After a lot of discussions around the technology, in order not to damage the original design architecture of WeChat and thus reduce the cost of migration, the container team finally developed a feature that supports fixed IP.

After developing this "industry-exclusive" capability, Yu Guangyou was depressed because the technology was not pure enough, but he soon discovered that support for fixed IP was actually a common demand, and many existing businesses of CSIG and IEG were moving to A fixed IP is always required on the container, and this feature has even become a powerful tool for attracting external customers.

A similar situation has happened more than once.

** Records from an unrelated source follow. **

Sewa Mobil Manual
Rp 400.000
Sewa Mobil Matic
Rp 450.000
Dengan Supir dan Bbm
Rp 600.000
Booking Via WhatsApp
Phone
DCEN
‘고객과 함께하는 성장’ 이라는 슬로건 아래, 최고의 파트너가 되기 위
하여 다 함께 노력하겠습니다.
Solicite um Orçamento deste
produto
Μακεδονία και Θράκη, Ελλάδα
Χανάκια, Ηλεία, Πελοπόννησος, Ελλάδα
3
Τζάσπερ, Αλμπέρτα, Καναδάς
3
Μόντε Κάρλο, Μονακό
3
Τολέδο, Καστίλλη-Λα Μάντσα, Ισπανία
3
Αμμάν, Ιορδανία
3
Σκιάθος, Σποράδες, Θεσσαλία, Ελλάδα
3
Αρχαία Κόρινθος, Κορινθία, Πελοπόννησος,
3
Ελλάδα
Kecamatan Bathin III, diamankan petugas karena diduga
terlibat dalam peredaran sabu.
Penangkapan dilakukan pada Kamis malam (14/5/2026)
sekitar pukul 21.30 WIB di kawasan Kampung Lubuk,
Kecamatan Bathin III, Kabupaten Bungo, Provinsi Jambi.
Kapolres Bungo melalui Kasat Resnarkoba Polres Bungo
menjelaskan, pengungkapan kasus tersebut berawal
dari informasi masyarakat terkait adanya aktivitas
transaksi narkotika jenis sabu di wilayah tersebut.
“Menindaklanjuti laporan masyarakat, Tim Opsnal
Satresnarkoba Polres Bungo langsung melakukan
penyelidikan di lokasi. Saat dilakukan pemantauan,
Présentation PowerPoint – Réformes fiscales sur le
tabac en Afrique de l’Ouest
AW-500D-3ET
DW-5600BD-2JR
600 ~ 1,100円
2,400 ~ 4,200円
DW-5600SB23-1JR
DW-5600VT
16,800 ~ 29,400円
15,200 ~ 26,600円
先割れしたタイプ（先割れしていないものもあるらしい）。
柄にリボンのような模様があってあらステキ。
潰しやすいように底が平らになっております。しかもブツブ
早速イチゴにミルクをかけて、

Some business teams hope to specify the interface parameters of the TKE cluster, and some business teams hope that TKE can implement in-situ changes of Pods. These are different from the cloud native understanding that Yu Guangyou understands. However, in terms of the results, The needs put forward by the business team are often the common needs of the industry.

"Cloud-native technology not only supports the migration of new services to the cloud, but also the needs of existing services, but pure cloud-native technology cannot fully support it." In order to support the migration of a large number of stock services to the cloud, TKE has developed many capabilities that are not so "fundamental". But it really reduces the cost of going to the cloud for the business.

After the running-in of technical ideals and practical needs, Yu Guangyou abandoned the reservation of the cloud native of the fundamental principle and became more flexible and pragmatic. In addition to supporting microservices, the container technology developed by him and his team has also begun to support stateful services such as databases and big data... Today, he no longer regards these as customized services, but innovations based on cloud-native kernels, which can not only help Businesses reduce migration costs and allow cloud native to expand from dedicated scenarios to general-purpose scenarios

"What is the difference between customization and innovation? The core of cloud-native is a declarative API and an immutable infrastructure. As long as the customization requirements do not affect the essence, it is still cloud-native, and even becomes an opportunity for innovation, further enriching TKE capability."

"Originally, I thought that technology should move forward in a forward-looking direction without hesitation, but later found that any technological evolution must first be implemented in the most suitable scenario, and then technical enhancement and universalization should be carried out, that is, it can be compatible with the old architecture to continue. evolution."

"Not only should we pursue local optimality, but also global optimality," Yu Guang lobbied. "Who would have thought that those things that abused me in the past have now become the leading point of TKE's technology."


思否编辑部
4.4k 声望117k 粉丝

思否编辑部官方账号,欢迎私信投稿、提供线索、沟通反馈。